Lastly, it will force the remaining partners to consider
thoughtfully the difficult and important questions as to the
appropriate method of valuation under the circumstances, and in
particular, whether they should use going concern or liquidation
value. Simply getting that information on the record in a timely
fashion should increase the likelihood of a negotiated resolution
of the parties' differences during the 120day period within which
the dissociated partner must bring suit.

 
9. Subsection (h) replaces UPA Section 38(2)(c) and provides
a somewhat different rule for payment to a partner whose
dissociation before the expiration of a definite term or the
completion of a particular undertaking is wrongful under Section
602(b).
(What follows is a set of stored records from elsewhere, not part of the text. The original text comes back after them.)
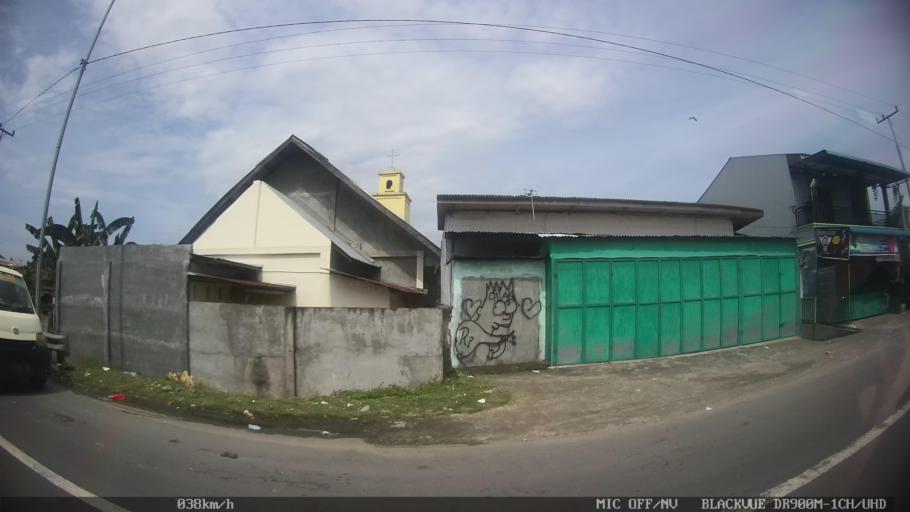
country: ID
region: North Sumatra
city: Sunggal
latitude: 3.6161
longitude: 98.6286
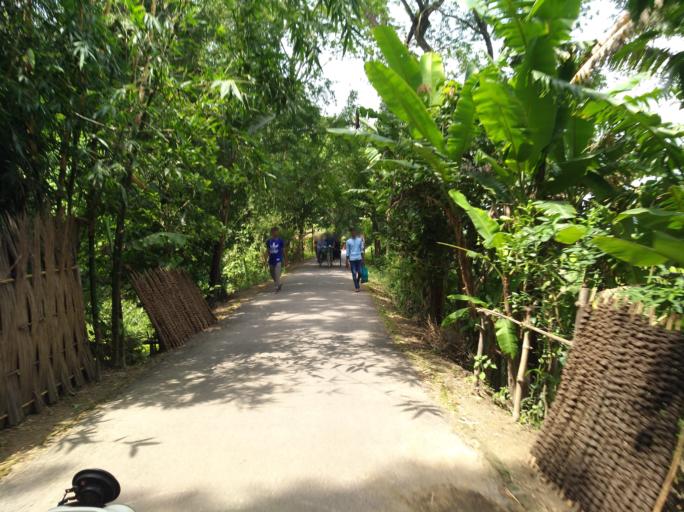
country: BD
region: Dhaka
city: Palang
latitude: 23.2508
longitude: 90.3101
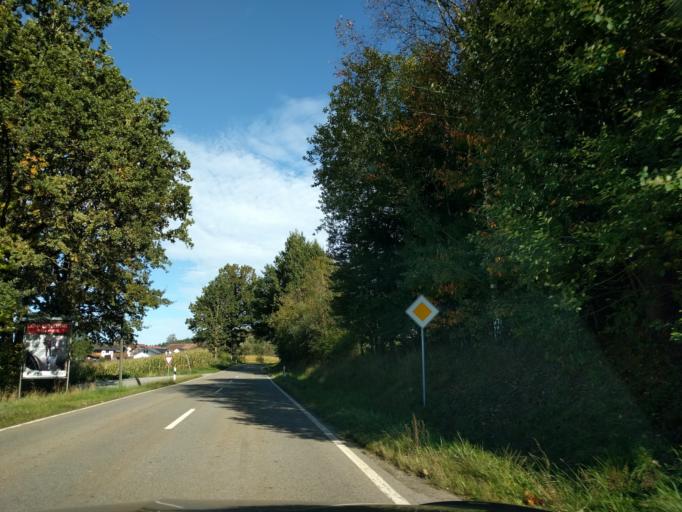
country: DE
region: Bavaria
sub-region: Lower Bavaria
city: Viechtach
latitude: 49.1003
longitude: 12.8866
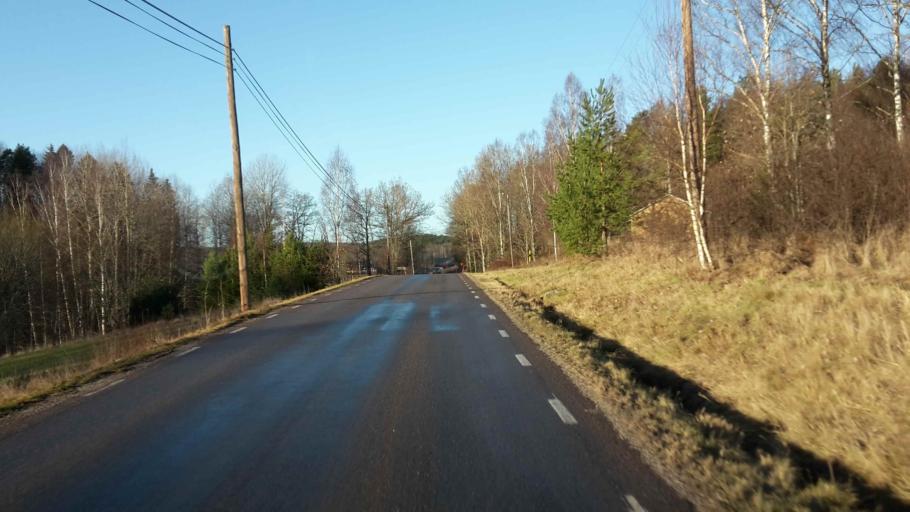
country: SE
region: Kalmar
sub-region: Vasterviks Kommun
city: Overum
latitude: 58.1489
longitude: 16.3192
Under subsection (h), a wrongfully dissociating partner
is not entitled to receive any portion of the buyout price before
the expiration of the term or completion of the undertaking,
unless the dissociated partner establishes to the satisfaction of
the court that earlier payment will not cause undue hardship to
the business of the partnership. In all other cases, there must
be an immediate payment in cash.

 
10. Subsection (i) provides that a dissociated partner may
maintain an action against the partnership to determine the
buyout price, any offsets, or other terms of the purchase
obligation. The action must be commenced within 120 days after
the partnership tenders payment of the amount it estimates to be
due or, if deferred payment is authorized, its written offer.
This provision creates a 120day "cooling off" period. It also
allows the parties an opportunity to negotiate their differences
after disclosure by the partnership of its financial statements
and other required information.

 
If the partnership fails to tender payment of the estimated
amount due (or a written offer, if deferred payment is
authorized), the dissociated partner has one year after written
demand for payment in which to commence suit.